24. September, 21 Uhr 12

Ich habe keine Ahnung, wie Lars die Geschichte verkauft hat. Jedenfalls wurde das ganze zu einer Ansammlung von Ur-Alt-Freunden statt einem engeren Kreis von Bekannten, die man mal wieder trifft. Es hatte etwas von einem Klassentreffen. Und im Laufe des Abends wurde ich ins Rampenlicht gerückt, als wäre ich das Kind einer Hollywood-Mutter bei einer Talentshow.

Ich kann nicht sagen, dass ich Leute, die ich 10 Jahre nicht gesehen habe, vermisst hätte. Meine Freunde gut, aber alte Kameraden, das hätte nun wirklich nicht sein müssen. Lars ist zu gesellig. Das war schon hart an der Grenze. Derartige Treffen sind nur zufällig und auf dem Sprung erträglich. Die Erkenntnis dass hier ein paar Haare weniger und dort ein paar Falten mehr sind, wäre genug. Einmal kurz Hallo, Wie geht’s, Tschüss sagen hätte gereicht.

Immerhin: Im Minister sieht es noch so aus wie immer, die Preise sind auch noch gut.

Neben Lars und Mike waren da Kimmy, Manuel, Immo plus Freundin, Katharina plus Freund und dann noch Leute, deren Namen in den grauesten aller Zellen gefangen waren: Andre, Peer und Nadine plus Ehemann.

Ein Teil der Kollegen wieder zu sehen war seltsam. Es hat teilweise ein paar Momente gedauert, bis ich sie überhaupt wiedererkannte. Schon erstaunlich was die Jahre mit Menschen anrichten. Was brauche ich da? Schnaps! Erstmal zwei Runden geschmissen.

Dann wurde es gesprächig. Ich habe versucht mein bestes zu geben. Aber irgendwann war ich es leid zu lügen oder auszuschmücken. Habe Fragen unspektakulär und einsilbig beantwortet, damit das Thema schnell gewechselt wird. Gibt es etwas Langweiligeres als Fragen wie: Was machst du jetzt? Familienplanung? Wo gehst du weg? Mit einem finalen „Jetzt aber genug von mir“ konnte ich meinen Vortrag beenden.

Ich gehe davon aus, dass sie auch ausschmückten, um gut dazustehen. Damit das Gras auf deren Seite grüner ist. Etwa der Hälfte der Leute war eigentlich nur wichtig: Hör mir zu, dann bestätige, wie toll und erfolgreich ich bin. Nach dem dritten Bier und vierten Kurzen war es gar nicht mehr so schlimm. Es war wie früher in der Schule als die Angeber vom Sommerurlaub erzählt haben. Und sich insgeheim gefreut haben, wenn Mitschüler das Kinderzimmer hüten mussten.

Je länger wir da miteinander redeten, desto klarer wurde mir, wie ähnlich sich vergangene Freunde und Fremde sind. Wenn die gemeinsamen Erlebnisse fehlen, bleibt nur die Erzählung. Wenn die nicht viel hergibt, bleibt nur prahlen.
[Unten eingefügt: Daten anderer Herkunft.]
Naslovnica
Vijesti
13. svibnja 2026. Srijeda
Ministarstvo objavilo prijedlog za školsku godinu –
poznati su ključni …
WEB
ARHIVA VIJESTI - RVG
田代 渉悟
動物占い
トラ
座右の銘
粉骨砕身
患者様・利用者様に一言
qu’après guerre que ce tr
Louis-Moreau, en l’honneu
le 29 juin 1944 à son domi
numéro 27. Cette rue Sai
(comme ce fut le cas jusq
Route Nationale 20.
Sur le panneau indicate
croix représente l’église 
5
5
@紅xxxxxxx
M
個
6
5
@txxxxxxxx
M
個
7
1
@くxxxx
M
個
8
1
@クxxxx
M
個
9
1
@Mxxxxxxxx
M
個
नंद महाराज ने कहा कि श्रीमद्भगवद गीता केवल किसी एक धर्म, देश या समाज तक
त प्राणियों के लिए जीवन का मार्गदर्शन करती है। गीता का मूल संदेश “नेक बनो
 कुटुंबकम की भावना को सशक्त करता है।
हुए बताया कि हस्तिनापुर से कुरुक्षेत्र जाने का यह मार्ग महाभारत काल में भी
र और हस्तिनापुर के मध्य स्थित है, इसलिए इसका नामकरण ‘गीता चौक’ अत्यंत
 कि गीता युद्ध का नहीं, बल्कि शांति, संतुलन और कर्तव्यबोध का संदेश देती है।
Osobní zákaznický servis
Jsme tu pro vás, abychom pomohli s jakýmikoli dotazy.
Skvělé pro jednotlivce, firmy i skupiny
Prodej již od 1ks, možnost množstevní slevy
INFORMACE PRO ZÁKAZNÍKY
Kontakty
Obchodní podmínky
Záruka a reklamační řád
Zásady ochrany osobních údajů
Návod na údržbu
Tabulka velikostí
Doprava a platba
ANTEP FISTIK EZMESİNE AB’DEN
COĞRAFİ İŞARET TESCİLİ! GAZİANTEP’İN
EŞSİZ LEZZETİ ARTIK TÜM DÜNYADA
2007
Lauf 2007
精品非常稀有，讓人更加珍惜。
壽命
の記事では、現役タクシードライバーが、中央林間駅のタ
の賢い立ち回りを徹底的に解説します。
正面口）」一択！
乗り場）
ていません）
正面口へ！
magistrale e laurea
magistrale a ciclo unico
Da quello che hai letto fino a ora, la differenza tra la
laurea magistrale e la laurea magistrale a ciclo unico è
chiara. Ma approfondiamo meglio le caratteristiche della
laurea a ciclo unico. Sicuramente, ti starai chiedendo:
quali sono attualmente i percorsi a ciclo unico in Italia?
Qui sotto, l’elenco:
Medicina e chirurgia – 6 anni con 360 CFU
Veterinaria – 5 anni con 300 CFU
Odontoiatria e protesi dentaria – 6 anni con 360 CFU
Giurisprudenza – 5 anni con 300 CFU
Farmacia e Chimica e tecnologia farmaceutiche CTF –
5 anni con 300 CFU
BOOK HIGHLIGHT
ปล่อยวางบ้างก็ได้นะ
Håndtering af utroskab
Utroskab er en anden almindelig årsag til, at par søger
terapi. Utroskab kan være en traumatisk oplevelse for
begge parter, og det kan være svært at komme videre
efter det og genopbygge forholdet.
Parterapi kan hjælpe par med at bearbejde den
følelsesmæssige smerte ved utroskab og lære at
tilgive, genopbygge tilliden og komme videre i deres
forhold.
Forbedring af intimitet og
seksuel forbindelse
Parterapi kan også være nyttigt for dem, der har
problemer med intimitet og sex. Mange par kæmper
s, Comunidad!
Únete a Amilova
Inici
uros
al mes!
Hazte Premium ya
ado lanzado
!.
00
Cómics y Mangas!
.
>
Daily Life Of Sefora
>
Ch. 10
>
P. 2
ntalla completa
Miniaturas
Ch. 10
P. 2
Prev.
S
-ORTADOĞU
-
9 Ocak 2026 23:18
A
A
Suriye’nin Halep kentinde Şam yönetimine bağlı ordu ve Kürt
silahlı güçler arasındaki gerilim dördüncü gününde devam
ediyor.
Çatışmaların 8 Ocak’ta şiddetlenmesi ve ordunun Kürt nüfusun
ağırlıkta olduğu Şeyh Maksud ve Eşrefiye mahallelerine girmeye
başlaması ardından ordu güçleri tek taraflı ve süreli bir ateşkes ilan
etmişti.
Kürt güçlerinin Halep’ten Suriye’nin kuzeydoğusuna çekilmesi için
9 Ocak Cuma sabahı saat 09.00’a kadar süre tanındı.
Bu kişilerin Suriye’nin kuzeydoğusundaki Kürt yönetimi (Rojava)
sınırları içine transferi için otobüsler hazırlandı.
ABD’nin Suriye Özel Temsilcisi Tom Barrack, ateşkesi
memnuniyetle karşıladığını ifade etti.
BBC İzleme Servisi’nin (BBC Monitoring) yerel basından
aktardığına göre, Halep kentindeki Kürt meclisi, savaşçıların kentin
Den Ablauf wird man von Treffen quer durch Deutschland treffen: Dann kamen die alten Zeiten. Erinnerst du dich noch an den, die oder das? Wie viel Spaß wir früher doch hatten. Wir müssen uns jetzt öfters treffen.

Das hat mir wieder vergegenwärtigt, dass eine gemeinsame Vergangenheit nicht reicht, um eine Zukunft zu haben. Je mehr Worte gesagt wurden, desto klarer wurde mir: Ich passe nicht mehr nach Bremen. Dieses Leben habe ich hinter mir gelassen und ich werde mich nicht mehr umdrehen. Zum Glück war ich nicht so betrunken, ihnen zu erzählen, dass ich quasi einen Raubmord begangen habe. Dass ich im Augenblick auf der Flucht bin. Da hätten sie sicher große Augen gemacht, während sie von ihren Reihenhäuschen und Aufstiegschancen im Job geschwärmt haben.

Irgendwann waren alle Gläser geleert. Ich habe vorgeschlagen, noch wegzugehen. Ein bisschen um die Häuser ziehen, schließlich war der Abend noch jung. Wie zu erwarten: Die Runde der Willigen ist geschrumpft. Übrig blieben ich, Lars, Mike, Immo, Nadine plus Freund. Lars meinte, dass er vielleicht noch jemanden einlädt. Damit ließ sich doch arbeiten.

So bin ich wieder im Hotelzimmer. Ein bisschen ruhen, bevor es stürmisch wird. Treffpunkt ist abermals das Minister Grün. Anschließend wollen wir in irgendeinen neuen Club, von dem Immo geschwärmt hat. Gesponsert wird der Abend von Druffis und Junkies aus Karlsruhe.